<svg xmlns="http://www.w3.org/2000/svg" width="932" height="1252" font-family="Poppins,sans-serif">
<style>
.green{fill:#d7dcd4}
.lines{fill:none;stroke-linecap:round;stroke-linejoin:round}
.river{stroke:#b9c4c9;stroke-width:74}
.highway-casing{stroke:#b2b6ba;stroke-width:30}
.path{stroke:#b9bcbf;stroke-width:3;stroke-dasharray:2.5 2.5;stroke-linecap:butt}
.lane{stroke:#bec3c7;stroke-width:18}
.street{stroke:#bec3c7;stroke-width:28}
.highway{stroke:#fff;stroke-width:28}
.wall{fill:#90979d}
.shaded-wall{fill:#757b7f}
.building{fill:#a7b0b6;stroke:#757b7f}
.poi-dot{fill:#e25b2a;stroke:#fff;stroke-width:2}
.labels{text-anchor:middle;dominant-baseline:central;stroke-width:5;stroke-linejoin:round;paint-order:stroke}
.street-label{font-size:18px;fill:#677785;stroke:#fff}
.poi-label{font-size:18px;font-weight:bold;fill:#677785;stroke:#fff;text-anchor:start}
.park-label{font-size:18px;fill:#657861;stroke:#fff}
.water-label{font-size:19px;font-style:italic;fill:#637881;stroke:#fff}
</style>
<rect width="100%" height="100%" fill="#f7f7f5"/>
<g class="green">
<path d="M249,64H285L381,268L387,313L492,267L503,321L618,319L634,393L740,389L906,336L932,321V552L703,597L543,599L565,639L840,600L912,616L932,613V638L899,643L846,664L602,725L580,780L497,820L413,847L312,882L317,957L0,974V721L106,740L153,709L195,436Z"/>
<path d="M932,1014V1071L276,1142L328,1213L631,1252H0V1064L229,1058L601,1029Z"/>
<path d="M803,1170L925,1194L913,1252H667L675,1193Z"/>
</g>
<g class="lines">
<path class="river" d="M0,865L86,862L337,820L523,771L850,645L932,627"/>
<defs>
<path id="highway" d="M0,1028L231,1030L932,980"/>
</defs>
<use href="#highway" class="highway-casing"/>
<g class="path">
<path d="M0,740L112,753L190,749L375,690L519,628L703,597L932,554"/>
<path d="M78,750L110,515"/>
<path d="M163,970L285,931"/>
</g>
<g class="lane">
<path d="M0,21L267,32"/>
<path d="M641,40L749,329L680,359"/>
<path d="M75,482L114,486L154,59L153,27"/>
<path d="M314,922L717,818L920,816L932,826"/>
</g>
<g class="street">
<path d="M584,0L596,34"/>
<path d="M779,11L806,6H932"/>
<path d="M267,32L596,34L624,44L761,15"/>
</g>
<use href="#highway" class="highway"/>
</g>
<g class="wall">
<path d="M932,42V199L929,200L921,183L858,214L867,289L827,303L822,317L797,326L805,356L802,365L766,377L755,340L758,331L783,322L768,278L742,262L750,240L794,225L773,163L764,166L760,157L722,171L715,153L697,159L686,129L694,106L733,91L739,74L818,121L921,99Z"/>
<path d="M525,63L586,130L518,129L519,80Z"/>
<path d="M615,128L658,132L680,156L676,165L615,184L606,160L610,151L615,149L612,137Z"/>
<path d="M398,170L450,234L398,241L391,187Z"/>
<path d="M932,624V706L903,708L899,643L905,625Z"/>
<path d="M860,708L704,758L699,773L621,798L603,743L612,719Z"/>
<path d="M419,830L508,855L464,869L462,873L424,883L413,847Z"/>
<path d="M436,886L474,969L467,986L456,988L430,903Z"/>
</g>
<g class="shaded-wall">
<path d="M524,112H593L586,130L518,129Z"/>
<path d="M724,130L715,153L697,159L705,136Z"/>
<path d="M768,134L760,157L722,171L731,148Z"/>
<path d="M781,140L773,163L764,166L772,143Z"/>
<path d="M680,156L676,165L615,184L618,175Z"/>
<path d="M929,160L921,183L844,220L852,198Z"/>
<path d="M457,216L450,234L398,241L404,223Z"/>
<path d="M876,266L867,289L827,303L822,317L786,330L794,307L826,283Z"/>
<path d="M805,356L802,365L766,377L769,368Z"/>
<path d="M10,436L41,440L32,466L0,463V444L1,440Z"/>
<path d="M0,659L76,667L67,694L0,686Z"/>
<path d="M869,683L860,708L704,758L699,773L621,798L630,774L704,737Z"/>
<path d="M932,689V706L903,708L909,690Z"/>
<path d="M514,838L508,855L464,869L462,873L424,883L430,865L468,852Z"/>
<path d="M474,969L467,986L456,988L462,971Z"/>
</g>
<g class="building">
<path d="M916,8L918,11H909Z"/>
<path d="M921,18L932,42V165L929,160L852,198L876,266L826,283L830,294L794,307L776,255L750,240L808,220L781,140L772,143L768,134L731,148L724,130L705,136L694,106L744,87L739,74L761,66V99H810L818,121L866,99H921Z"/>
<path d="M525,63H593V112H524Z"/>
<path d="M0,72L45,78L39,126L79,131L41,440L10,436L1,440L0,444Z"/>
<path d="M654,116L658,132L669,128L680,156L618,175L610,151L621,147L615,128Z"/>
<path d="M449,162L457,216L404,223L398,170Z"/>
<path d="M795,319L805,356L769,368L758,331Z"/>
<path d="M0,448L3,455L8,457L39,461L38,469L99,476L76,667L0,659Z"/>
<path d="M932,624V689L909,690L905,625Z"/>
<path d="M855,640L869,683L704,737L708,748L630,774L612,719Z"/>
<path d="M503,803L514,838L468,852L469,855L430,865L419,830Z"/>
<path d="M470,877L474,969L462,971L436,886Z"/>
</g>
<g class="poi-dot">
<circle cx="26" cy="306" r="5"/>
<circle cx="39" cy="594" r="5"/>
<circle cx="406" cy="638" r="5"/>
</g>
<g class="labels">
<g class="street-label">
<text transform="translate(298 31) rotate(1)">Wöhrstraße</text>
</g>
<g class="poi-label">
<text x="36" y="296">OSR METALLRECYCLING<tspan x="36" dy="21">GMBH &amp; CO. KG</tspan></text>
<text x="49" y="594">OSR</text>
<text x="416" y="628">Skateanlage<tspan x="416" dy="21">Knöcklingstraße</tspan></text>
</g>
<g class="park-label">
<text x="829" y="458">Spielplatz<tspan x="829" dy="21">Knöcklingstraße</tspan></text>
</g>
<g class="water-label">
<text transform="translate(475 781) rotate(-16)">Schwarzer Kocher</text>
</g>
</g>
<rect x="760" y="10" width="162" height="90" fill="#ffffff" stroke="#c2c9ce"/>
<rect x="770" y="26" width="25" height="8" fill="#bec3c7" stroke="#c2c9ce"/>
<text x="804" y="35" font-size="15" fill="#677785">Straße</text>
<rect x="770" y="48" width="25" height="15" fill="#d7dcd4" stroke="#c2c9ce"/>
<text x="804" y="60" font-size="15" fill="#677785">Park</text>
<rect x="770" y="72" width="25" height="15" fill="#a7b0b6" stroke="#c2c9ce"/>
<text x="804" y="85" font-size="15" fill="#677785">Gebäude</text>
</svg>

--------------------

→ **Work to be completed**:
The required answer is a single number: how many lines above hold the string "round".

→ **Answer area**:
2